Dr Duncan’s research focuses on pancreatic cancer. It is thought that up to 90% of the volume of a pancreatic tumour is made of connective tissue that is non-cancerous. This makes it especially difficult to treat with cancer-targeting drugs. Dr Duncan aims to further our understanding of what causes this tissue to develop.

The proteins in connective tissue are deposited by pancreatic stellate cells, star-shaped fibroblasts that are inactive in healthy tissue. Cancer cells can cause the stellate cells to become activated and lead to increased deposition of non-cancerous connective tissue.

Previous attempts to quantify this phenomenon using 2D models had been unsuccessful, so Dr Duncan created a 3D spheroid model. Immunofluorescent staining enabled the visualisation of protein deposits using a point scanning confocal microscope, which uses a laser to create high resolution images.

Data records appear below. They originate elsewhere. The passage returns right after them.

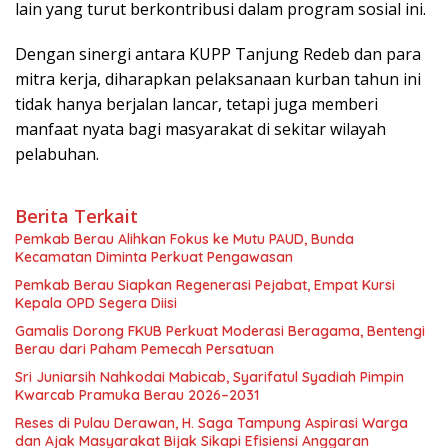
lain yang turut berkontribusi dalam program sosial ini.
Dengan sinergi antara KUPP Tanjung Redeb dan para
mitra kerja, diharapkan pelaksanaan kurban tahun ini
tidak hanya berjalan lancar, tetapi juga memberi
manfaat nyata bagi masyarakat di sekitar wilayah
pelabuhan.
Berita Terkait
Pemkab Berau Alihkan Fokus ke Mutu PAUD, Bunda
Kecamatan Diminta Perkuat Pengawasan
Pemkab Berau Siapkan Regenerasi Pejabat, Empat Kursi
Kepala OPD Segera Diisi
Gamalis Dorong FKUB Perkuat Moderasi Beragama, Bentengi
Berau dari Paham Pemecah Persatuan
Sri Juniarsih Nahkodai Mabicab, Syarifatul Syadiah Pimpin
Kwarcab Pramuka Berau 2026–2031
Reses di Pulau Derawan, H. Saga Tampung Aspirasi Warga
dan Ajak Masyarakat Bijak Sikapi Efisiensi Anggaran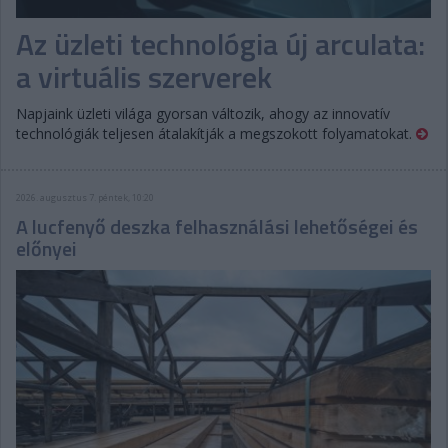
Az üzleti technológia új arculata:
a virtuális szerverek
Napjaink üzleti világa gyorsan változik, ahogy az innovatív
technológiák teljesen átalakítják a megszokott folyamatokat.
2026. augusztus 7. péntek, 10:20
A lucfenyő deszka felhasználási lehetőségei és
előnyei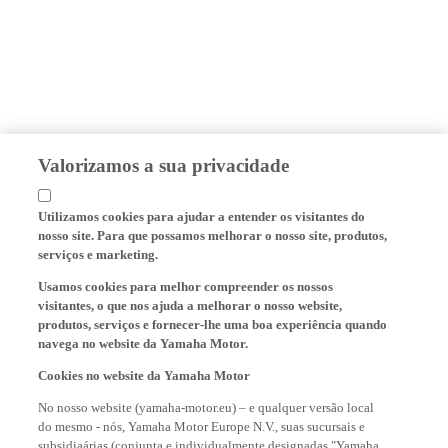
Valorizamos a sua privacidade
Utilizamos cookies para ajudar a entender os visitantes do
nosso site. Para que possamos melhorar o nosso site, produtos,
serviços e marketing.
Usamos cookies para melhor compreender os nossos
visitantes, o que nos ajuda a melhorar o nosso website,
produtos, serviços e fornecer-lhe uma boa experiência quando
navega no website da Yamaha Motor.
Cookies no website da Yamaha Motor
No nosso website (yamaha-motor.eu) – e qualquer versão local
do mesmo - nós, Yamaha Motor Europe N.V., suas sucursais e
subsidiaárias (conjunta e individualmente designadas "Yamaha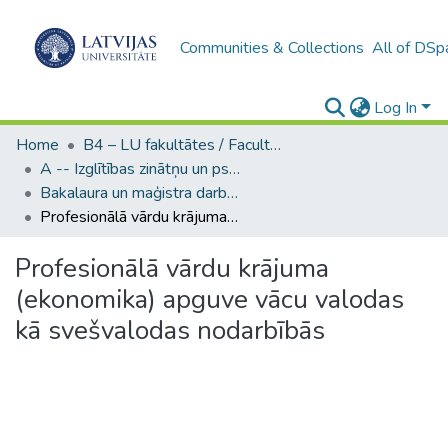
Communities & Collections
All of DSp
Log In
Home
B4 – LU fakultātes / Faculties of the UL
A -- Izglītības zinātņu un psiholoģijas fakultāte / Faculty of Education Sciences and Psychology
Bakalaura un maģistra darbi (PPMF) / Bachelor's and Master's theses
Profesionālā vārdu krājuma (ekonomika) apguve vācu valodas kā svešvalodas nodarbībās
Profesionālā vārdu krājuma
(ekonomika) apguve vācu valodas
kā svešvalodas nodarbībās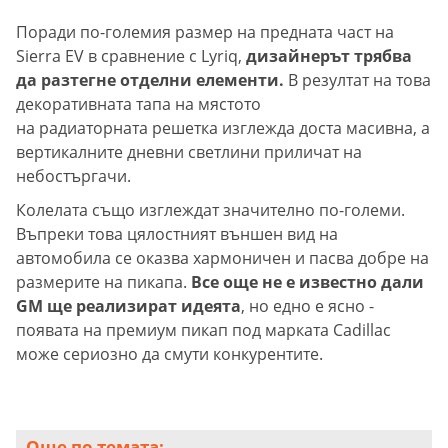
Поради по-големия размер на предната част на
Sierra EV в сравнение с Lyriq,
дизайнерът трябва
да разтегне отделни елементи.
В резултат на това
декоративната тапа на мястото
на радиаторната решетка изглежда доста масивна, а
вертикалните дневни светлини приличат на
небостъргачи.
Колелата също изглеждат значително по-големи.
Въпреки това цялостният външен вид на
автомобила се оказва хармоничен и пасва добре на
размерите на пикапа.
Все още не е известно дали
GM ще реализират идеята
, но едно е ясно -
появата на премиум пикап под марката Cadillac
може сериозно да смути конкурентите.
Още по темата: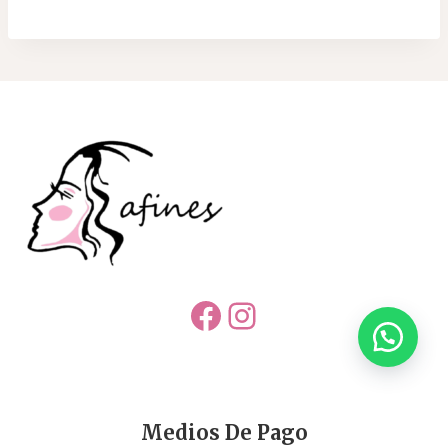
Facebook
Instagram
Medios De Pago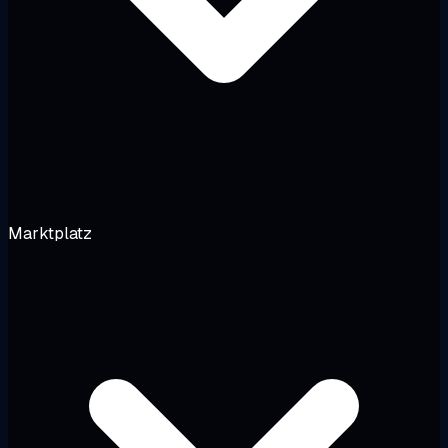
Marktplatz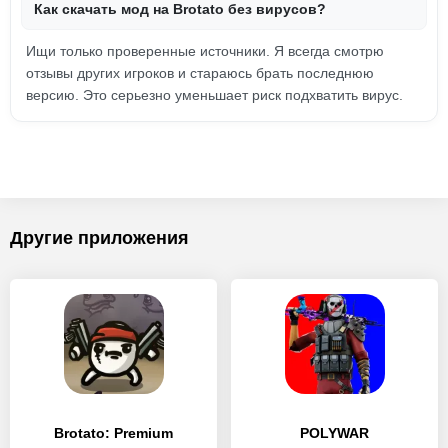
Как скачать мод на Brotato без вирусов?
Ищи только проверенные источники. Я всегда смотрю
отзывы других игроков и стараюсь брать последнюю
версию. Это серьезно уменьшает риск подхватить вирус.
Другие приложения
Brotato: Premium
POLYWAR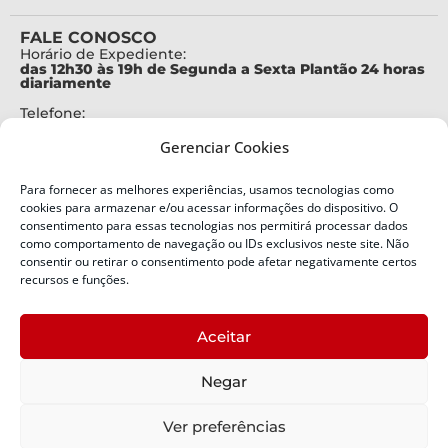
FALE CONOSCO
Horário de Expediente:
das 12h30 às 19h de Segunda a Sexta Plantão 24 horas
diariamente
Telefone:
+55 (48) 3664-7000
Gerenciar Cookies
Emergência:
199
Para fornecer as melhores experiências, usamos tecnologias como
Alertas Defesa Civil:
cookies para armazenar e/ou acessar informações do dispositivo. O
SMS 40199
consentimento para essas tecnologias nos permitirá processar dados
como comportamento de navegação ou IDs exclusivos neste site. Não
ENDEREÇO
consentir ou retirar o consentimento pode afetar negativamente certos
Defesa Civil do Estado de Santa Catarina
recursos e funções.
Av. Ivo Silveira, nº 2320
Bairro:
Aceitar
Capoeiras, Florianópolis, SC
CEP:
Negar
88085-001
Política de Privacidade
Ver preferências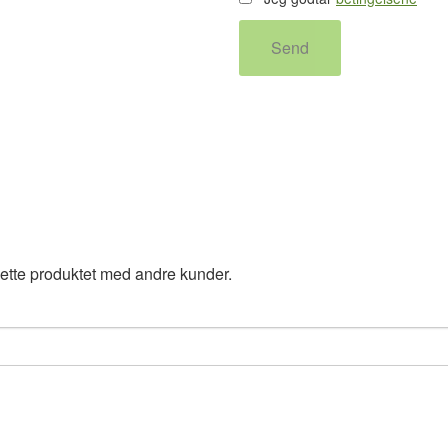
Send
ette produktet med andre kunder.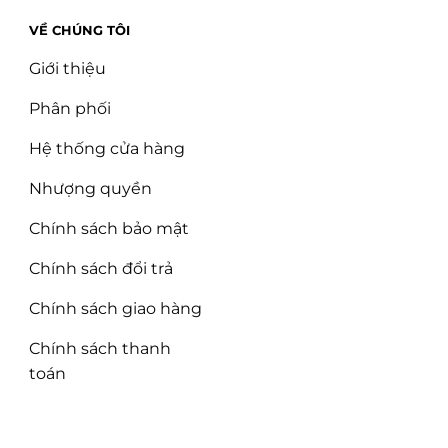
VỀ CHÚNG TÔI
Giới thiệu
Phân phối
Hệ thống cửa hàng
Nhượng quyền
Chính sách bảo mật
Chính sách đổi trả
Chính sách giao hàng
Chính sách thanh
toán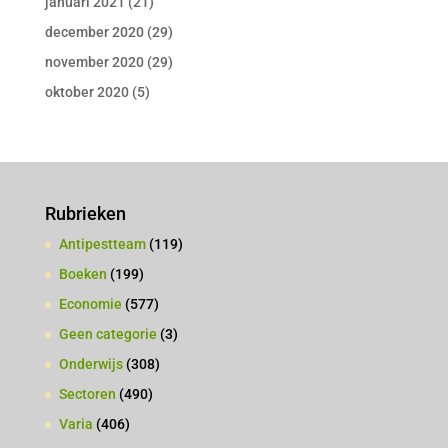
januari 2021
(21)
december 2020
(29)
november 2020
(29)
oktober 2020
(5)
Rubrieken
Antipestteam
(119)
Boeken
(199)
Economie
(577)
Geen categorie
(3)
Onderwijs
(308)
Sectoren
(490)
Varia
(406)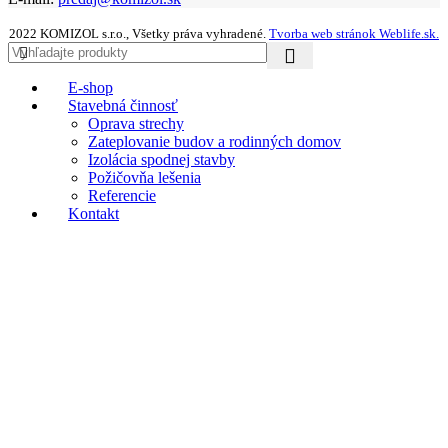
2022 KOMIZOL s.r.o., Všetky práva vyhradené.
Tvorba web stránok Weblife.sk.
E-shop
Stavebná činnosť
Oprava strechy
Zateplovanie budov a rodinných domov
Izolácia spodnej stavby
Požičovňa lešenia
Referencie
Kontakt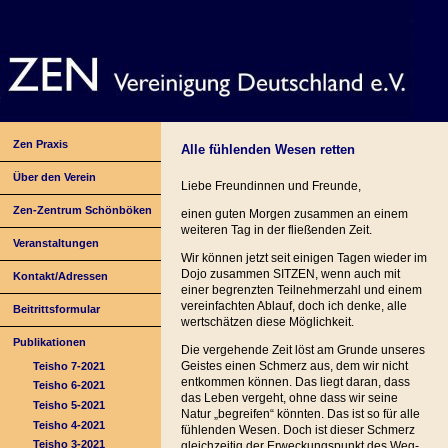
Zen Praxis
Alle fühlenden Wesen retten
Über den Verein
Liebe Freundinnen und Freunde,
Zen-Zentrum Schönböken
einen guten Morgen zusammen an einem
weiteren Tag in der fließenden Zeit.
Veranstaltungen
Wir können jetzt seit einigen Tagen wieder im
Dojo zusammen SITZEN, wenn auch mit
Kontakt/Adressen
einer begrenzten Teilnehmerzahl und einem
vereinfachten Ablauf, doch ich denke, alle
Beitrittsformular
wertschätzen diese Möglichkeit.
Publikationen
Die vergehende Zeit löst am Grunde unseres
Geistes einen Schmerz aus, dem wir nicht
Teisho 7-2021
entkommen können. Das liegt daran, dass
Teisho 6-2021
das Leben vergeht, ohne dass wir seine
Teisho 5-2021
Natur „begreifen“ könnten. Das ist so für alle
Teisho 4-2021
fühlenden Wesen. Doch ist dieser Schmerz
Teisho 3-2021
gleichzeitig der Erweckungspunkt des Weg-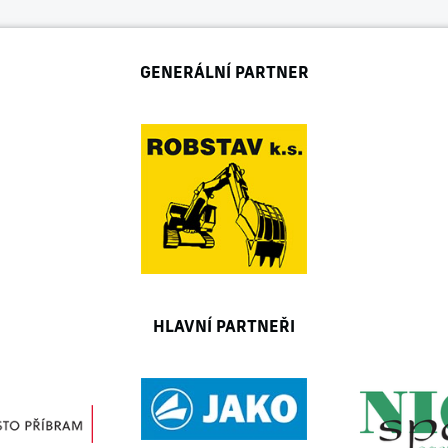
GENERÁLNÍ PARTNER
HLAVNÍ PARTNEŘI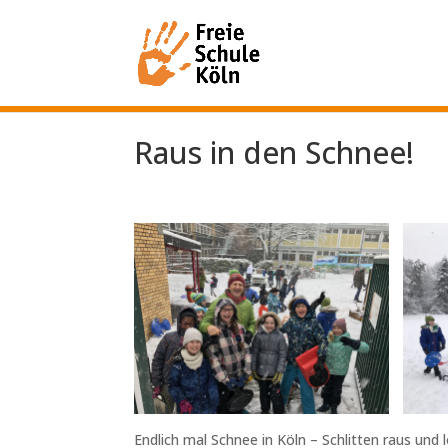
Raus in den Schnee!
Endlich mal Schnee in Köln – Schlitten raus und l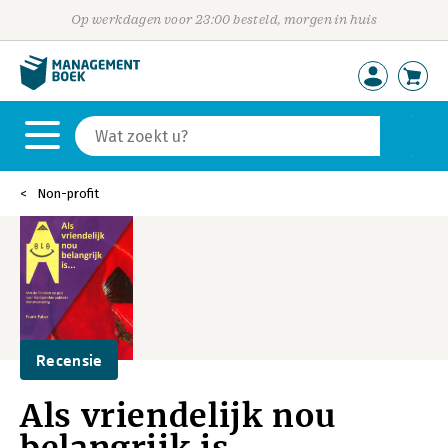
Op werkdagen voor 23:00 besteld, morgen in huis
Non-profit
Recensie
Als vriendelijk nou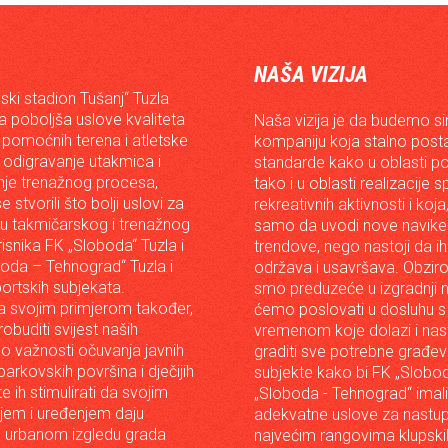
NAŠA VIZIJA
ski stadion Tušanj“ Tuzla
da poboljša uslove kvaliteta
Naša vizija je da budemo s
 pomoćnih terena i atletske
kompaniju koja stalno posta
 odigravanje utakmica i
standarde kako u oblasti p
je trenažnog procesa,
tako i u oblasti realizacije 
e stvorili što bolji uslovi za
rekreativnih aktivnosti i koja
iju takmičarskog i trenažnog
samo da uvodi nove navike 
risnika FK „Sloboda“ Tuzla i
trendove, nego nastoji da ih 
oda – Tehnograd“ Tuzla i
održava i usavršava. Obzir
portskih subjekata.
smo preduzeće u izgradnji n
 svojim primjerom također,
ćemo poslovati u dosluhu s
robuditi svijest naših
vremenom koje dolazi i nast
o važnosti očuvanja javnih
graditi sve potrebne građev
arkovskih površina i dječijih
subjekte kako bi FK „Slobod
 te ih stimulirati da svojim
„Sloboda - Tehnograd“ imali
em i uređenjem daju
adekvatne uslove za nastup
 urbanom izgledu grada
najvećim rangovima klupski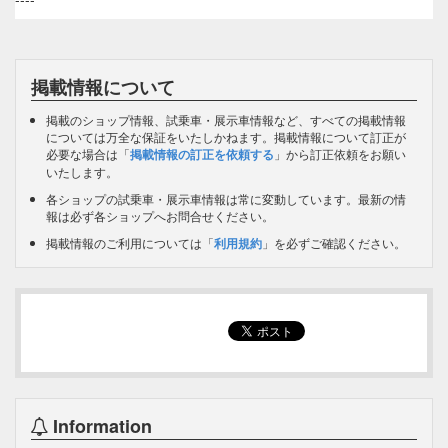
掲載情報について
掲載のショップ情報、試乗車・展示車情報など、すべての掲載情報
については万全な保証をいたしかねます。掲載情報について訂正が
必要な場合は「
掲載情報の訂正を依頼する
」から訂正依頼をお願い
いたします。
各ショップの試乗車・展示車情報は常に変動しています。最新の情
報は必ず各ショップへお問合せください。
掲載情報のご利用については「
利用規約
」を必ずご確認ください。
Information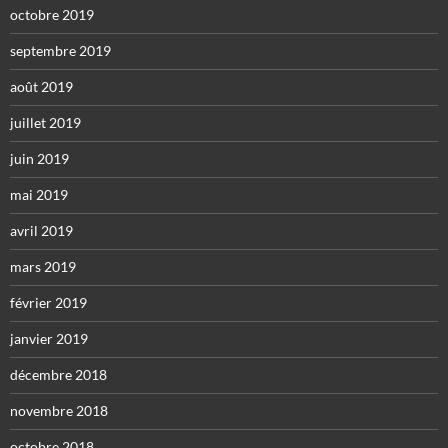
octobre 2019
septembre 2019
août 2019
juillet 2019
juin 2019
mai 2019
avril 2019
mars 2019
février 2019
janvier 2019
décembre 2018
novembre 2018
octobre 2018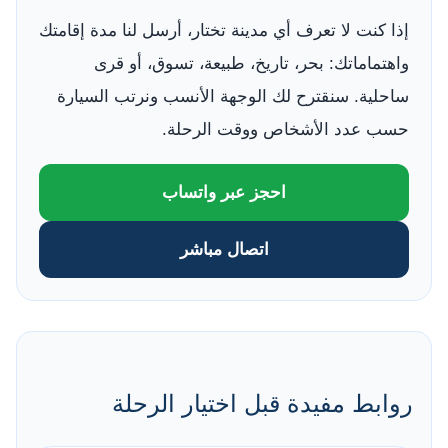
إذا كنت لا تعرف أي مدينة تختار، أرسل لنا مدة إقامتك
واهتماماتك: بحر، تاريخ، طبيعة، تسوق، أو قرى
ساحلية. سنقترح لك الوجهة الأنسب ونرتب السيارة
حسب عدد الأشخاص ووقت الرحلة.
احجز عبر واتساب
اتصال مباشر
روابط مفيدة قبل اختيار الرحلة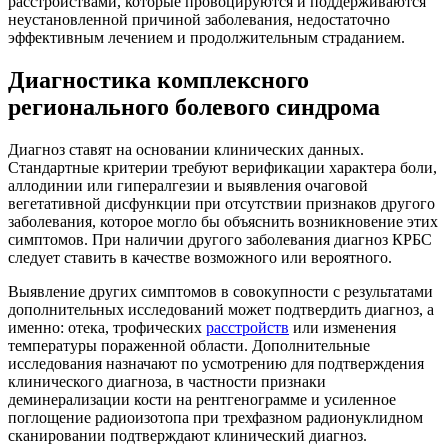
расстройствами, которые провоцируются и поддерживаются
неустановленной причиной заболевания, недостаточно
эффективным лечением и продолжительным страданием.
Диагностика комплексного
регионального болевого синдрома
Диагноз ставят на основании клинических данных.
Стандартные критерии требуют верификации характера боли,
аллодинии или гипералгезии и выявления очаговой
вегетативной дисфункции при отсутствии признаков другого
заболевания, которое могло бы объяснить возникновение этих
симптомов. При наличии другого заболевания диагноз КРБС
следует ставить в качестве возможного или вероятного.
Выявление других симптомов в совокупности с результатами
дополнительных исследований может подтвердить диагноз, а
именно: отека, трофических
расстройств
или изменения
температуры пораженной области. Дополнительные
исследования назначают по усмотрению для подтверждения
клинического диагноза, в частности признаки
деминерализации кости на рентгенограмме и усиленное
поглощение радиоизотопа при трехфазном радионуклидном
сканировании подтверждают клинический диагноз.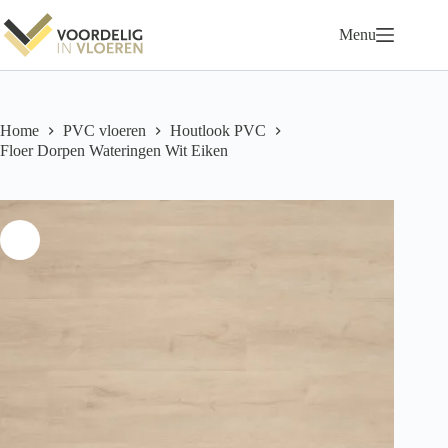
Ga
naar
Menu
de
inhoud
Home
PVC vloeren
Houtlook PVC
Floer Dorpen Wateringen Wit Eiken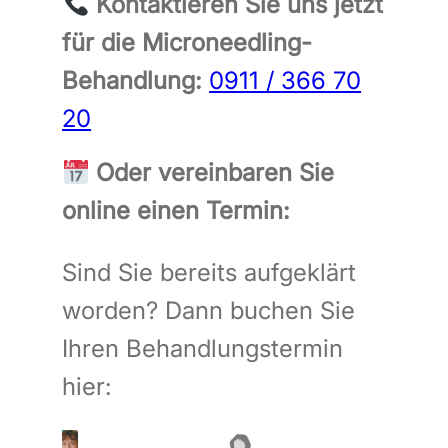
Kontaktieren Sie uns jetzt
für die Microneedling-
Behandlung:
0911 / 366 70
20
Oder vereinbaren Sie
online einen Termin:
Sind Sie bereits aufgeklärt
worden? Dann buchen Sie
Ihren Behandlungstermin
hier: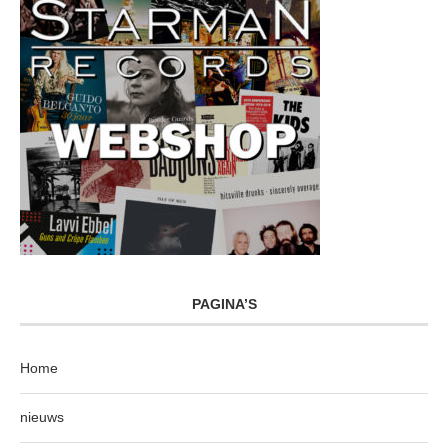
PAGINA’S
Home
nieuws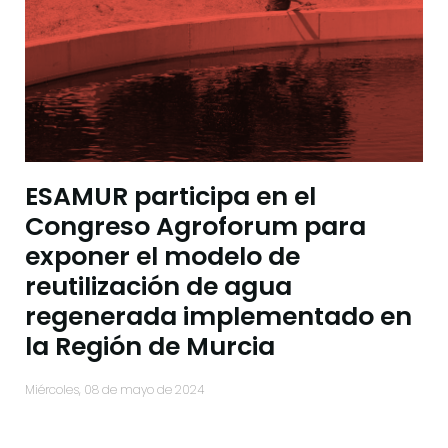
ESAMUR participa en el
Congreso Agroforum para
exponer el modelo de
reutilización de agua
regenerada implementado en
la Región de Murcia
miércoles, 08 de mayo de 2024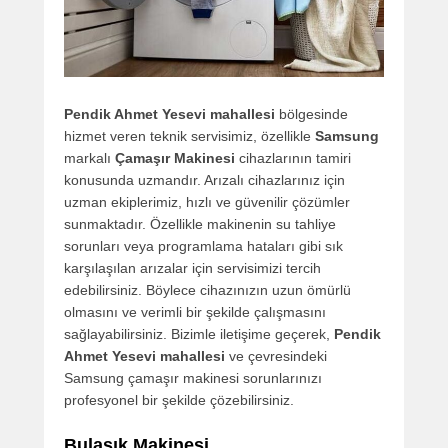
Pendik Ahmet Yesevi mahallesi
bölgesinde
hizmet veren teknik servisimiz, özellikle
Samsung
markalı
Çamaşır Makinesi
cihazlarının tamiri
konusunda uzmandır. Arızalı cihazlarınız için
uzman ekiplerimiz, hızlı ve güvenilir çözümler
sunmaktadır. Özellikle makinenin su tahliye
sorunları veya programlama hataları gibi sık
karşılaşılan arızalar için servisimizi tercih
edebilirsiniz. Böylece cihazınızın uzun ömürlü
olmasını ve verimli bir şekilde çalışmasını
sağlayabilirsiniz. Bizimle iletişime geçerek,
Pendik
Ahmet Yesevi mahallesi
ve çevresindeki
Samsung çamaşır makinesi sorunlarınızı
profesyonel bir şekilde çözebilirsiniz.
Bulaşık Makinesi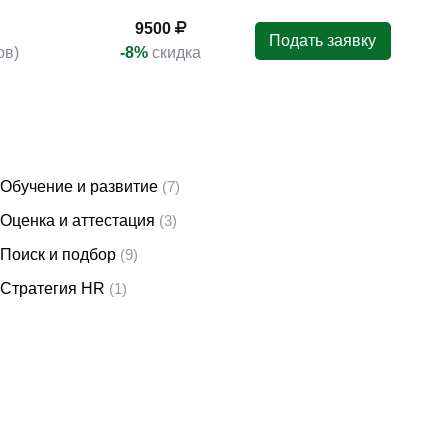
9500
Подать заявку
ов)
-8%
скидка
Обучение и развитие
(7)
Оценка и аттестация
(3)
Поиск и подбор
(9)
Стратегия HR
(1)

Dr Duncan’s image shows pancreatic cancer cells and pancreatic stellate cells in blue, and the extracellular matrix protein, fibronectin, in yellow.

Dr Duncan aims to gather information about the role played in the activation of stellate cells by extracellular vesicles, key mediators of cell-cell communication. This will support the development of a treatment strategy to reduce the activation of stellate cells by cancer cells and decrease the deposition of fibrous tissue in pancreatic cancer tumours, hopefully making them more responsive to treatment.

Joint third prize

Florian Laforêts

Barts Cancer Institute/QMUL

Live immunes cells attacking cancer cells in a human tumour

Dr Laforêts’s image is a still from a video clip, produced while investigating the movement of cells within live human tissue. It shows an ovarian cancer tumour.

In pink, we see the cytotoxic lymphocytes, cells that aim to kill infected or malignant cells in the body. Here, they move within the tumour to try to kill cancer cells, shown in green. They are often impeded in their movements by other cells, such as macrophages (shown in red) and fibres of the extracellular matrix, shown in blue.

This image captures the way a tumour represses the movement and anti-cancer activity of some immune cells. This reduces chemotherapy efficiency and is one of the reasons why fewer than 35% of ovarian cancer patients survive beyond 5 years post diagnosis. Therefore, one of the challenges of Dr Laforêts’s research is to boost the immune system to enhance chemotherapy and improve survival.

Dr Laforêts submitted this image to show how science and art coexist and how, together, they can serve a common goal: reaching out to a wider audience and reminding us why research is so important.